= Required work =
From the records below, please repeat exactly the line that has "1500: 1849 -> 1700", the line that has "1871: 1855 -> 1700", and every line between them, and nothing else.

= The data =
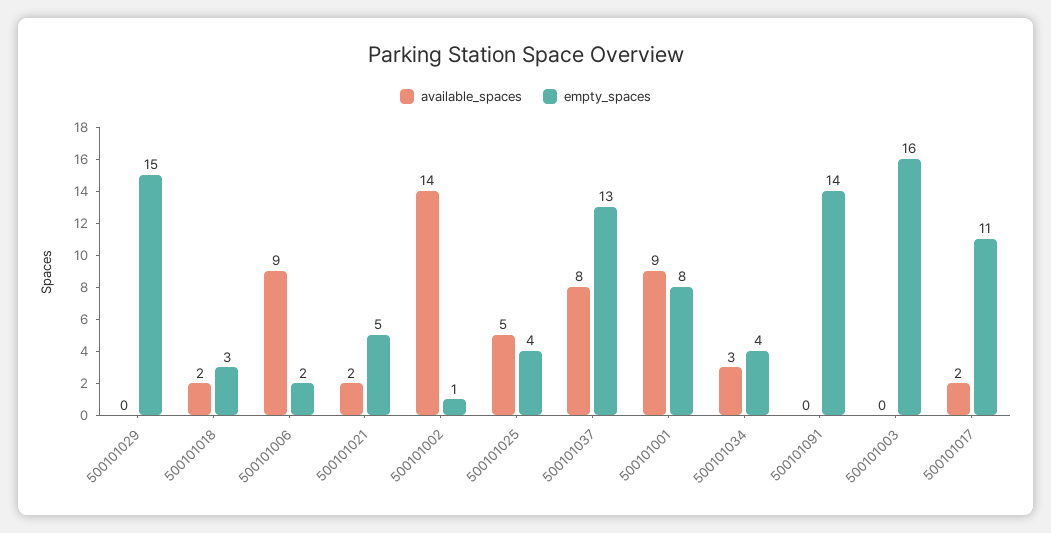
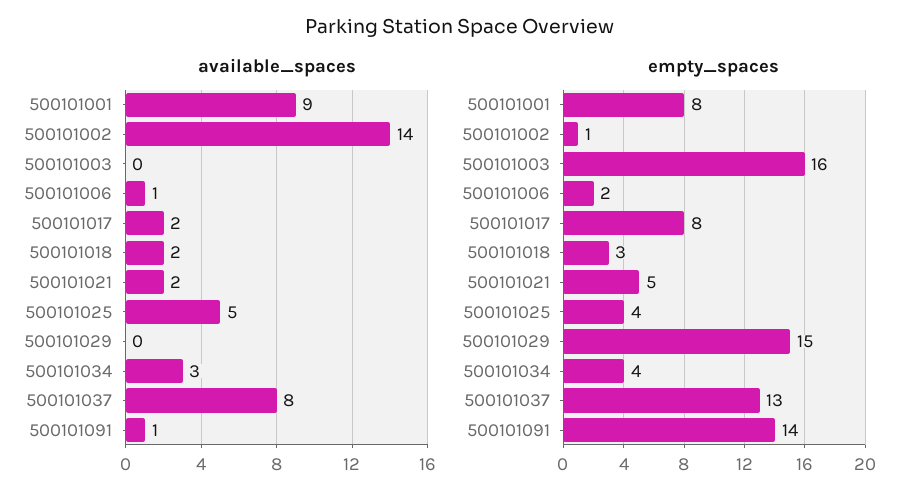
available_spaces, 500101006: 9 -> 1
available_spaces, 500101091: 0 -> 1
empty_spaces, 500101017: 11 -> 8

...

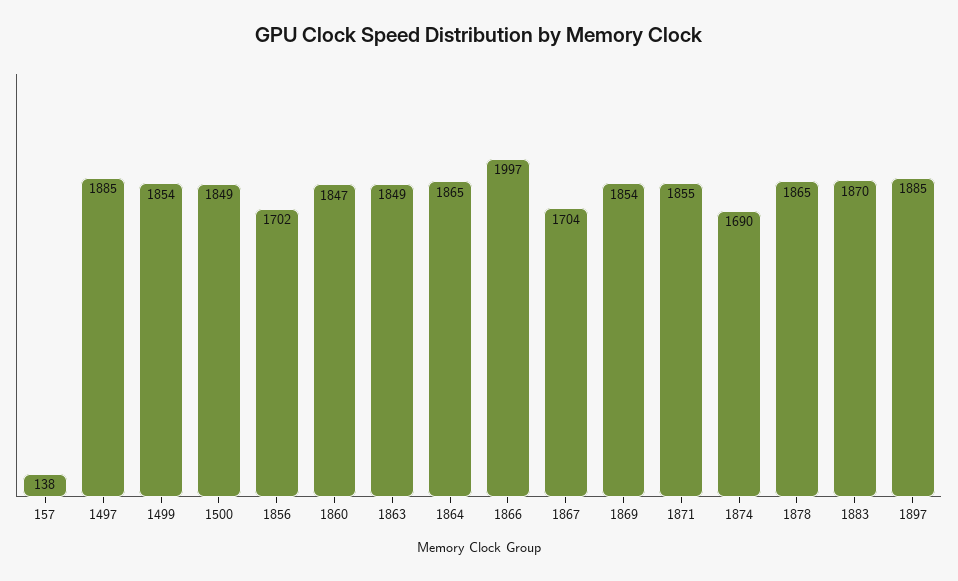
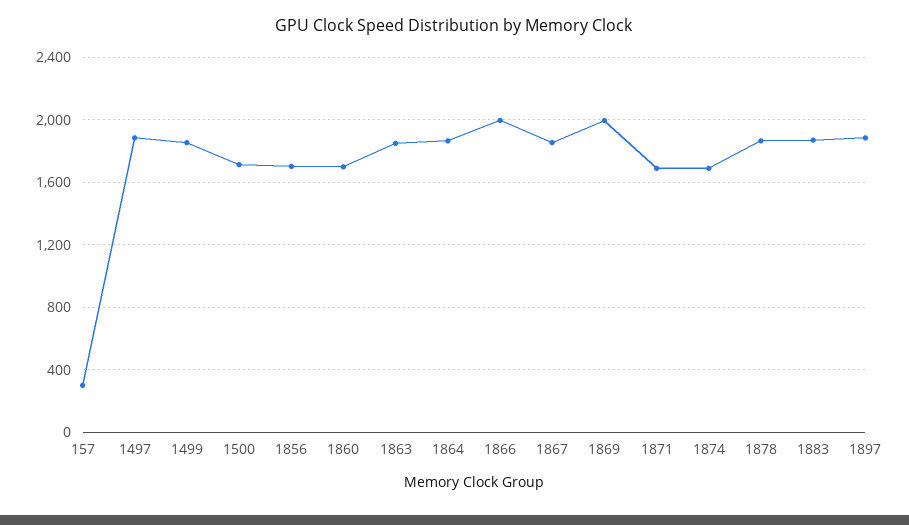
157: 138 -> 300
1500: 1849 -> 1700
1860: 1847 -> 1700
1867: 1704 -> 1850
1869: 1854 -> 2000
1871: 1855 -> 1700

= Result for this exercise =
1500: 1849 -> 1700
1860: 1847 -> 1700
1867: 1704 -> 1850
1869: 1854 -> 2000
1871: 1855 -> 1700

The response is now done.